David Kenyon Webster - Later Years

Later Years

He was the last of the surviving Toccoa veterans who had fought in Normandy to be sent home. He returned to work as a reporter for the Wall Street Journal and the Los Angeles Daily News and found great enjoyment sailing, studying oceanography and sea life. During those years he worked on his wartime memoirs and occasionally approached magazines with an article but deferred any wholesale treatment of the war, perhaps in favor of reflecting and trying to make sense of it.

He had a wife (Barbara), whom he married in 1951, and had three children. His interest in sharks led him to write a book on the subject entitled Myth and Maneater: The Story of the Shark. However, Webster's interest in sharks eventually may well have led to his demise, as he was lost at sea off the coast of Santa Monica in 1961.

Webster's wartime diary and thoughts remained unpublished except for a few short stories in magazines such as the Saturday Evening Post.

Unable to see a salient theme for his greater wartime experience, publishers showed little interest in another memoir. However, Stephen Ambrose, a tenured University of Louisiana System professor of history (specifically, at the University of New Orleans) who had studied Webster's writings, was so impressed by the historical value of Webster's unpublished papers that the professor encouraged Webster's widow to submit the writing package to LSU Press. This she did and with Ambrose's foreword; a book was published by LSU in 1994.

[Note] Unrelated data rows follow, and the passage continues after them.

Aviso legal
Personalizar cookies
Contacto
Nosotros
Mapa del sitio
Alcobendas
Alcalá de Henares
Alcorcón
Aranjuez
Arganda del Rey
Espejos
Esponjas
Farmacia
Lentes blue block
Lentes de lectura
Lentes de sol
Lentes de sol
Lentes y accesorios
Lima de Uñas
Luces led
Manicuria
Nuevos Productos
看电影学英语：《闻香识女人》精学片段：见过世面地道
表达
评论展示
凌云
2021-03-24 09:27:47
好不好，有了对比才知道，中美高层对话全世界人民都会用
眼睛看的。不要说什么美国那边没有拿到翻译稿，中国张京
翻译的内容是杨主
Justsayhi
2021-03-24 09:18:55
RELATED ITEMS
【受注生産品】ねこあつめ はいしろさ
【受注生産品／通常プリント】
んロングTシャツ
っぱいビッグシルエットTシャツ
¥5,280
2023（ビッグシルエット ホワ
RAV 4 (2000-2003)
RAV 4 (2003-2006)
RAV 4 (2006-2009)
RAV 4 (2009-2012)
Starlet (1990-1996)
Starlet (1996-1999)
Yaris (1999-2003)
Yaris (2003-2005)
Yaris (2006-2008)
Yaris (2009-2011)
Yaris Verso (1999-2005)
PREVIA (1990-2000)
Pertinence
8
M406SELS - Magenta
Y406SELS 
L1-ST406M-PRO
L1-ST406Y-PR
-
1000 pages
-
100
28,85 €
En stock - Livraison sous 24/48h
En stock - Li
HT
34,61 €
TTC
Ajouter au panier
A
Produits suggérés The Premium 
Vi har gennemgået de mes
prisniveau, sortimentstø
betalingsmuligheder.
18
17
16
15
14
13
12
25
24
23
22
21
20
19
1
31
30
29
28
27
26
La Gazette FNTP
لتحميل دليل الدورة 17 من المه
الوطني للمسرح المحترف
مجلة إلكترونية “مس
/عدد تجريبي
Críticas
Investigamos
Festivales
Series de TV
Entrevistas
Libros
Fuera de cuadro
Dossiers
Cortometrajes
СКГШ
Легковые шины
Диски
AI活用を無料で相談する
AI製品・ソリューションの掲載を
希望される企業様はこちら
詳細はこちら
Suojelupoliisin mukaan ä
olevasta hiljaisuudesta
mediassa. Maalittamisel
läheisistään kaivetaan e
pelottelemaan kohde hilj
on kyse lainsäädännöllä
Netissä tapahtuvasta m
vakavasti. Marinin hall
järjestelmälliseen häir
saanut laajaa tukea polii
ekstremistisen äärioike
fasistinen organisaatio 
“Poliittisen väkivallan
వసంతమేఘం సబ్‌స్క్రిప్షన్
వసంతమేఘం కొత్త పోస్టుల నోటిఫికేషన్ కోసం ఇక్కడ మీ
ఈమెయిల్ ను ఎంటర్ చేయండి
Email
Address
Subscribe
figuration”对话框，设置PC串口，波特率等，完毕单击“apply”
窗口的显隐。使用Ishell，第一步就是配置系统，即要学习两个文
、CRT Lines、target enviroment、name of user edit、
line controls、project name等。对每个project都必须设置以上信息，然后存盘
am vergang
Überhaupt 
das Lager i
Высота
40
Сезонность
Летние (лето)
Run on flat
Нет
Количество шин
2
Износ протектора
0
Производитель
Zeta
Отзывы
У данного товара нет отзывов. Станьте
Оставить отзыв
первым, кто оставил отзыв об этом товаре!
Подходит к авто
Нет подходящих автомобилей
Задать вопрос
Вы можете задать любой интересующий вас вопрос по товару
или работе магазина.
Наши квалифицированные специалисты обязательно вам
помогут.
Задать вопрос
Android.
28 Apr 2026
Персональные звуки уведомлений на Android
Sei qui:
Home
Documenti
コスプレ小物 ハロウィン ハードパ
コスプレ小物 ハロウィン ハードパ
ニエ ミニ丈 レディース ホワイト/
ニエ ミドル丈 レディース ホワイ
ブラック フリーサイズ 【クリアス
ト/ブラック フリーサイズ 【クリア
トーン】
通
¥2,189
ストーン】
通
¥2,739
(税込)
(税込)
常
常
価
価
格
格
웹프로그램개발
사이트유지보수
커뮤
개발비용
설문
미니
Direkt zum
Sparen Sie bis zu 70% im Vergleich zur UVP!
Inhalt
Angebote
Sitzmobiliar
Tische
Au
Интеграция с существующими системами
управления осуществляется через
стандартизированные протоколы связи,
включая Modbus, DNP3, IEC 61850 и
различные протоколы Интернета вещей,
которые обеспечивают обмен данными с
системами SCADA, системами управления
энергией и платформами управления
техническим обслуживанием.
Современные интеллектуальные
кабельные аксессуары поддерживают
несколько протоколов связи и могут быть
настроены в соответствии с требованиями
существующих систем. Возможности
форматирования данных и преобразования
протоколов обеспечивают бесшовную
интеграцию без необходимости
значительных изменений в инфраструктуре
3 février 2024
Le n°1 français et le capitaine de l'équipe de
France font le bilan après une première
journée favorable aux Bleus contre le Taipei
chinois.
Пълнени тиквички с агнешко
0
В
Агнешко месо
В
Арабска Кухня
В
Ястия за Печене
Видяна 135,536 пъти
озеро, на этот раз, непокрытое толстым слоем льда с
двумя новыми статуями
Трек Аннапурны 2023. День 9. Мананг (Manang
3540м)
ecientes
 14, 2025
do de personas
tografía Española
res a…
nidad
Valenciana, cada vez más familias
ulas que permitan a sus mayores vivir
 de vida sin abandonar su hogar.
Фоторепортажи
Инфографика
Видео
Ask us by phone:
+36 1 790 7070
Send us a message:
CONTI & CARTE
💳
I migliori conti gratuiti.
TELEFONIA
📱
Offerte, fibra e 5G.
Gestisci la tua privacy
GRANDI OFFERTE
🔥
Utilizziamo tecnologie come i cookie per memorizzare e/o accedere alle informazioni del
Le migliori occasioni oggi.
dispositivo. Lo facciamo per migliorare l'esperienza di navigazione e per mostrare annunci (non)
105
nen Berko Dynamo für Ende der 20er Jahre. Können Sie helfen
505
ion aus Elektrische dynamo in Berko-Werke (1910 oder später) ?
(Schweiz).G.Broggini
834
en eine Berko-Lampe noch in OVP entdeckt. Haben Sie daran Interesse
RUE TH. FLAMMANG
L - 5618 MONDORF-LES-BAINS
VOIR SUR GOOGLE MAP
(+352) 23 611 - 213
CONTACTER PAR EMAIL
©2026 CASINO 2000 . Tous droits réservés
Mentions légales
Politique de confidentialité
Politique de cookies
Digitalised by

Titled Parachute Infantry: An American Paratrooper's Memoir of D-Day and the Fall of the Third Reich, it presented Webster's first-hand account of life as an Airborne infantryman. His trained eye, honesty and writing skills helped give the book as well as the miniseries a color and tone not available in other G.I. diaries.

On September 9, 1961, David was lost at sea off the coast of Santa Monica, California. As his body was never recovered, it is generally assumed that Webster may have drowned.